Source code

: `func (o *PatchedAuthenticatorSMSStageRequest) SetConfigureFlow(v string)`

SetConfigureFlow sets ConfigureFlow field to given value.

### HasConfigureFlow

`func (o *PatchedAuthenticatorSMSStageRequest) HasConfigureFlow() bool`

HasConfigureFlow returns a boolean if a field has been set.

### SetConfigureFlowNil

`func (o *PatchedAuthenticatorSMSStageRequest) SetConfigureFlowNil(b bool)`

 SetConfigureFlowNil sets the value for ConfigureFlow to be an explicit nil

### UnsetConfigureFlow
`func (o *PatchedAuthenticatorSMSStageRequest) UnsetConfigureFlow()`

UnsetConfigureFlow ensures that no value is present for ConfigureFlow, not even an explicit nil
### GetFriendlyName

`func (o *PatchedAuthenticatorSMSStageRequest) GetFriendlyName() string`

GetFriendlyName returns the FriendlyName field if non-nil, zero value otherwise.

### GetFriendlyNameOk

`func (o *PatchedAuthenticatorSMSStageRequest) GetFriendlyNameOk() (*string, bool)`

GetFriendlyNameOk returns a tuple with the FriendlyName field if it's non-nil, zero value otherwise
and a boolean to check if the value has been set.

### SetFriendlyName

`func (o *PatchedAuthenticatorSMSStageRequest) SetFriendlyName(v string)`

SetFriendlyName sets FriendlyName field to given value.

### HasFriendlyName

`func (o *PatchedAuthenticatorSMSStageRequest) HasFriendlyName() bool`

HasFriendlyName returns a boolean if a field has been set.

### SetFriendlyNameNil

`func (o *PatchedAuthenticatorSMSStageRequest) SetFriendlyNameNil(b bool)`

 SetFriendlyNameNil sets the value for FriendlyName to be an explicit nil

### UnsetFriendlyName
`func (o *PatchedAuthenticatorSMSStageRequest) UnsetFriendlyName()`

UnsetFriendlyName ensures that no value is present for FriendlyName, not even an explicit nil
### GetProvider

****************

● Requirement
Repeat the material word for word, in full.

● Solution for this problem
Source code

: `func (o *PatchedAuthenticatorSMSStageRequest) SetConfigureFlow(v string)`

SetConfigureFlow sets ConfigureFlow field to given value.

### HasConfigureFlow

`func (o *PatchedAuthenticatorSMSStageRequest) HasConfigureFlow() bool`

HasConfigureFlow returns a boolean if a field has been set.

### SetConfigureFlowNil

`func (o *PatchedAuthenticatorSMSStageRequest) SetConfigureFlowNil(b bool)`

 SetConfigureFlowNil sets the value for ConfigureFlow to be an explicit nil

### UnsetConfigureFlow
`func (o *PatchedAuthenticatorSMSStageRequest) UnsetConfigureFlow()`

UnsetConfigureFlow ensures that no value is present for ConfigureFlow, not even an explicit nil
### GetFriendlyName

`func (o *PatchedAuthenticatorSMSStageRequest) GetFriendlyName() string`

GetFriendlyName returns the FriendlyName field if non-nil, zero value otherwise.

### GetFriendlyNameOk

`func (o *PatchedAuthenticatorSMSStageRequest) GetFriendlyNameOk() (*string, bool)`

GetFriendlyNameOk returns a tuple with the FriendlyName field if it's non-nil, zero value otherwise
and a boolean to check if the value has been set.

### SetFriendlyName

`func (o *PatchedAuthenticatorSMSStageRequest) SetFriendlyName(v string)`

SetFriendlyName sets FriendlyName field to given value.

### HasFriendlyName

`func (o *PatchedAuthenticatorSMSStageRequest) HasFriendlyName() bool`

HasFriendlyName returns a boolean if a field has been set.

### SetFriendlyNameNil

`func (o *PatchedAuthenticatorSMSStageRequest) SetFriendlyNameNil(b bool)`

 SetFriendlyNameNil sets the value for FriendlyName to be an explicit nil

### UnsetFriendlyName
`func (o *PatchedAuthenticatorSMSStageRequest) UnsetFriendlyName()`

UnsetFriendlyName ensures that no value is present for FriendlyName, not even an explicit nil
### GetProvider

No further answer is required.